#### The problem:
The data beneath this task is to be duplicated exactly, in its entirety.

(Stored data)
# # # #

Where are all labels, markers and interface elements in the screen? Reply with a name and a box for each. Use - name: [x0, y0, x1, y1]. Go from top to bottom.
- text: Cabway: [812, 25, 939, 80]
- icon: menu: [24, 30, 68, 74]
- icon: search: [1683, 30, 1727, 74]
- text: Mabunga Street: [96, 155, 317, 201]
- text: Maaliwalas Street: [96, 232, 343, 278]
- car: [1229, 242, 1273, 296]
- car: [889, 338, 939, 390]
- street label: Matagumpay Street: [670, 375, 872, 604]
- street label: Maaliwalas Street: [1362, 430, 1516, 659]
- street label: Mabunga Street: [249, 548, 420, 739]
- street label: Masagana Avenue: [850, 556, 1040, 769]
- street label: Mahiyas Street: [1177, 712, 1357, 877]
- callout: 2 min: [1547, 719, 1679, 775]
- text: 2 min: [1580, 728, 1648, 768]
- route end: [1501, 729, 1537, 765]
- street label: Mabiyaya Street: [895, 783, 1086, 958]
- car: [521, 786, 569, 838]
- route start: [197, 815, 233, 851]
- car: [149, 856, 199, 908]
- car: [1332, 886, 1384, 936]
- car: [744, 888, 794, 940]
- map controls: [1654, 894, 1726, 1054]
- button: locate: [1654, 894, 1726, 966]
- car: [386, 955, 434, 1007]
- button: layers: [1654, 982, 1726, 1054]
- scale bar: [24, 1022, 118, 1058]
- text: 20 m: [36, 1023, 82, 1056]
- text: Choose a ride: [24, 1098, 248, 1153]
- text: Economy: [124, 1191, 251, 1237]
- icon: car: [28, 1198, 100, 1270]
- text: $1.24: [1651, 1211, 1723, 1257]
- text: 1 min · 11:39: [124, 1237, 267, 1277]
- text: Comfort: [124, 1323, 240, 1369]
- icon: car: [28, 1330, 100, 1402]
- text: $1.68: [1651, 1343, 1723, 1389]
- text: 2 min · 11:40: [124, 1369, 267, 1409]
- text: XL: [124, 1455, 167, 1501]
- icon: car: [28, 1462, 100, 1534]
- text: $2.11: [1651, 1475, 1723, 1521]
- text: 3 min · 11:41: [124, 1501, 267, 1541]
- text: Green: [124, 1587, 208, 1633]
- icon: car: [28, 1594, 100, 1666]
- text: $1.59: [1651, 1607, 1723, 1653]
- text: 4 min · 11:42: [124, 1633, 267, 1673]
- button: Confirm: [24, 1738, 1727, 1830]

# # # #

#### Exercise result:
Where are all labels, markers and interface elements in the screen? Reply with a name and a box for each. Use - name: [x0, y0, x1, y1]. Go from top to bottom.
- text: Cabway: [812, 25, 939, 80]
- icon: menu: [24, 30, 68, 74]
- icon: search: [1683, 30, 1727, 74]
- text: Mabunga Street: [96, 155, 317, 201]
- text: Maaliwalas Street: [96, 232, 343, 278]
- car: [1229, 242, 1273, 296]
- car: [889, 338, 939, 390]
- street label: Matagumpay Street: [670, 375, 872, 604]
- street label: Maaliwalas Street: [1362, 430, 1516, 659]
- street label: Mabunga Street: [249, 548, 420, 739]
- street label: Masagana Avenue: [850, 556, 1040, 769]
- street label: Mahiyas Street: [1177, 712, 1357, 877]
- callout: 2 min: [1547, 719, 1679, 775]
- text: 2 min: [1580, 728, 1648, 768]
- route end: [1501, 729, 1537, 765]
- street label: Mabiyaya Street: [895, 783, 1086, 958]
- car: [521, 786, 569, 838]
- route start: [197, 815, 233, 851]
- car: [149, 856, 199, 908]
- car: [1332, 886, 1384, 936]
- car: [744, 888, 794, 940]
- map controls: [1654, 894, 1726, 1054]
- button: locate: [1654, 894, 1726, 966]
- car: [386, 955, 434, 1007]
- button: layers: [1654, 982, 1726, 1054]
- scale bar: [24, 1022, 118, 1058]
- text: 20 m: [36, 1023, 82, 1056]
- text: Choose a ride: [24, 1098, 248, 1153]
- text: Economy: [124, 1191, 251, 1237]
- icon: car: [28, 1198, 100, 1270]
- text: $1.24: [1651, 1211, 1723, 1257]
- text: 1 min · 11:39: [124, 1237, 267, 1277]
- text: Comfort: [124, 1323, 240, 1369]
- icon: car: [28, 1330, 100, 1402]
- text: $1.68: [1651, 1343, 1723, 1389]
- text: 2 min · 11:40: [124, 1369, 267, 1409]
- text: XL: [124, 1455, 167, 1501]
- icon: car: [28, 1462, 100, 1534]
- text: $2.11: [1651, 1475, 1723, 1521]
- text: 3 min · 11:41: [124, 1501, 267, 1541]
- text: Green: [124, 1587, 208, 1633]
- icon: car: [28, 1594, 100, 1666]
- text: $1.59: [1651, 1607, 1723, 1653]
- text: 4 min · 11:42: [124, 1633, 267, 1673]
- button: Confirm: [24, 1738, 1727, 1830]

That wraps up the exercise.